V. YOUR RIGHTS TO YOUR HEALTH INFORMATION
Although your health record is the physical property of Pure Balance, the information belongs to you. All requests in connection with the following rights must be in writing. You have a right to:
* • Inspect and copy your health information. With a few exceptions, you have the right to inspect and obtain a copy of your health information. Pure Balance may charge a copying fee of 10 cents per page after the first 10 pages.
* • Request a restriction on certain uses and disclosures of your health information. Pure Balance is not required to agree to any requested restriction.
* • Request an amendment to your health records if you believe your health information is incorrect or incomplete.
* • Request confidential communications about your health information. You may request confidential communications by an alternative means and Pure Balance will accommodate all reasonable requests.
* • Request an accounting of disclosure of your health information. You have a right to ask for an accounting of disclosures of your health information we have made up to six (6) years prior to when the request is made. The accounting of disclosures must include the date of each disclosure, who received the disclosed health information, a brief description of the health information disclosed, and why the disclosure was made. Pure Balance my not charge you for the list, unless you request such a list more than once per year. In addition, we will not include in the list disclosures made to you, or for purposes of treatment, payment, health care operations, national security, law enforcement/corrections, and certain health oversight activities.
* • Request a new copy of this Notice at any time.
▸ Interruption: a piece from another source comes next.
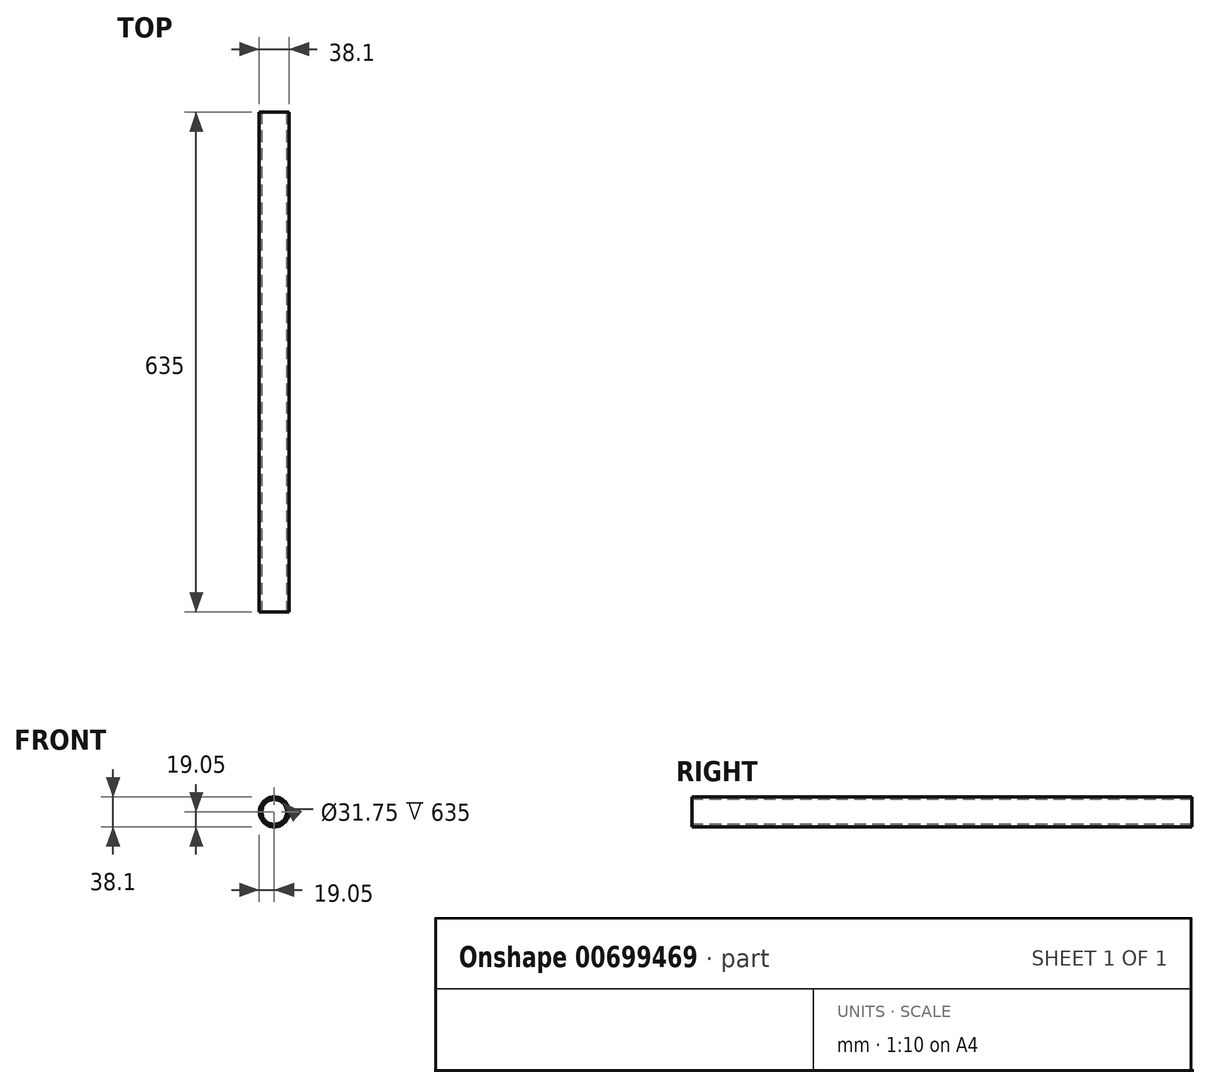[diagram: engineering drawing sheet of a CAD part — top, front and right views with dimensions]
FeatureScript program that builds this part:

Even if you have agreed to get this Notice by electronic means, you still have the right to a paper copy upon request.
VI To exercise your rights under this Notice, to ask for more information, or to report a problem, you may contact the Privacy Official below:
Krystal Couture
Pure Balance Holistic Healing, LLC
875 Islington St
Portsmouth, NH 03801
Telephone (603) 387-3347
If you believe your privacy rights have been violated, you may file a written Complaint with the above individual or the Office of Civil Rights in the U.S. Department of Health and Human Services, Washington, DC . There will be no retaliation for filing a Complaint. You may file a Complaint at either entity.
I have read and understand the Patient Bill of Rights and Notice of Privacy Practices for Protected Health Information, which provides a detailed description of the potential uses and disclosures of my protected health information and my rights as a patient. I understand that I may request a hard copy of this form at anytime during my treatment at Pure Balance Holistic Healing, LLC. My signature on this page is required by HIPPA (Health Insurance Portability and Accountability Act).